Keywords: CD8 T cells; cancer vaccine; cytokines; immunotherapy; metastatic melanoma; tumor infiltrating lymphocytes.

Figure 1.

Rationale and design of procedures.

Figure 2.

Photographs of patients with cutaneous/subcutaneous metastases experiencing regressions after intralesional CKs. A. 70 year old female: large subcutaneous metastases undergoing rapid rejections. Only checked nodules injected. Dotted nodules are regressing. Collapsing lesion 12 was never injected. Some nodules marked for excision.

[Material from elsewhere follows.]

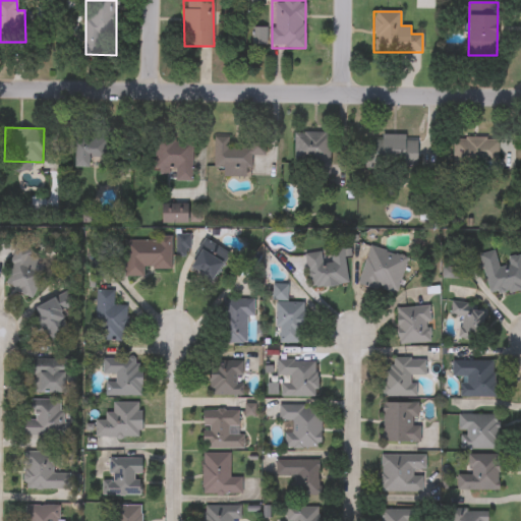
[(329,132),(329,171),(294,171),(294,132),(329,132)]
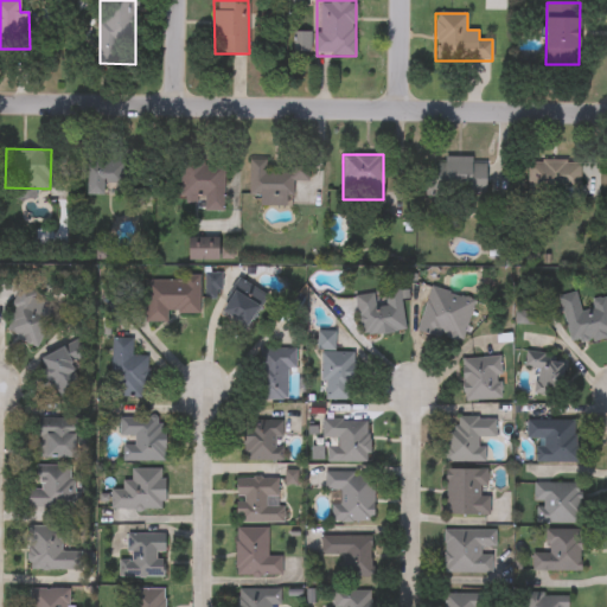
[(249,196),(249,159),(267,159),(267,168),(308,168),(308,183),(292,183),(292,205),(260,205),(260,196),(249,196)]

B. 50 year old female: in transit metastases of left leg and inguinal scar, 4 positive lymph nodes, and no response to chemotherapy. Only circled area injected. Complete regressions and survived disease free for >5 years. Lost to follow up. C. 62 year old male: 6 lesions increased to 57+ small metastases on head and neck. Only lesions on right side injected. All lesions regressed: a 2 × 3 cm mass developed in neck and spontaneously regressed. Needle biopsy showed only residual pigment in melanophages. Became NED after 2 years; died of other causes at age 86, 24 years after entering the study. D. 55 year old male entered with disseminated subcutaneous metastases, face, chest, arms and leg; stage IV-M1a. All lesions including never-injected nodules on arm regressed by 6 months after entry.

Figure 3.

Ex-vivo measurements of (TIL) or blood lymphocytes (BL) to kill autologous melanoma cells. Cytotoxicity presented at increasing effector to melanoma target cell ratios. Each figure is representative of 6 to 10 experiments (A) Comparing the same number of lymphocytes, TIL are more lytic than BL. TIL•, BL ▪. (B) TIL preferentially kill autologous melanoma cells as compared to allogeneic cells, consistent with MHC restriction. Pt C TIL•, Pt M TIL▪ (C) Killing is MHC restricted and not due to NK cells. Pt C BL •, Pt C BL minus NK ▪, Pt F BL ▴, Pt F BL minus NK ▾, (D) Depletion of CD8 T cells abrogates the killing. BL •, BL minus CD8 T▪ (E) Repeated injection in 3 patients of CKs mixed with irradiated autologous melanoma cells over many weeks increases the killing ex-vivo.

Figure 4.

Chart of numbers of patients with regressing and recurrent metastases.

Figure 5.

Melanoma status of all patients ranked by the duration of follow up in months and years after entering. The time line for each patient is censored at death, initiation of chemotherapy, or when last examined. Red indicates no clinically evident disease (NED) by examination and chest x-ray for at least 8 weeks, and subsequent negative scans. Several patients had NED* when lost to follow up. Black indicates presence of metastatic melanoma. Note, many patients had prolonged periods of stable or slowly progressive disease. 4 patients who had NED for >2 years experienced a late relapse as indicated. A Patient was experiencing a rapid regression of many metastases after 27 weeks of CK injections (with dense lymphocytic infiltrates in never injected nodules) when she switched to a geographically closer physician, and began receiving injections of an allogeneic melanoma vaccine to enhance immune responses. Within 8 weeks after the last CKs and after 4 weekly injections of vaccine she demonstrated NED. Subsequent indicated recurrences were treated by irradiation or excision. B The recurrence of melanoma after 20 years of NED subsequently responded to Ipilimumab.

Figure 6.

A Kaplan-Meier plot of overall survival on study and after switching to chemotherapy. Tick marks indicate alive at end of study or when lost to follow-up.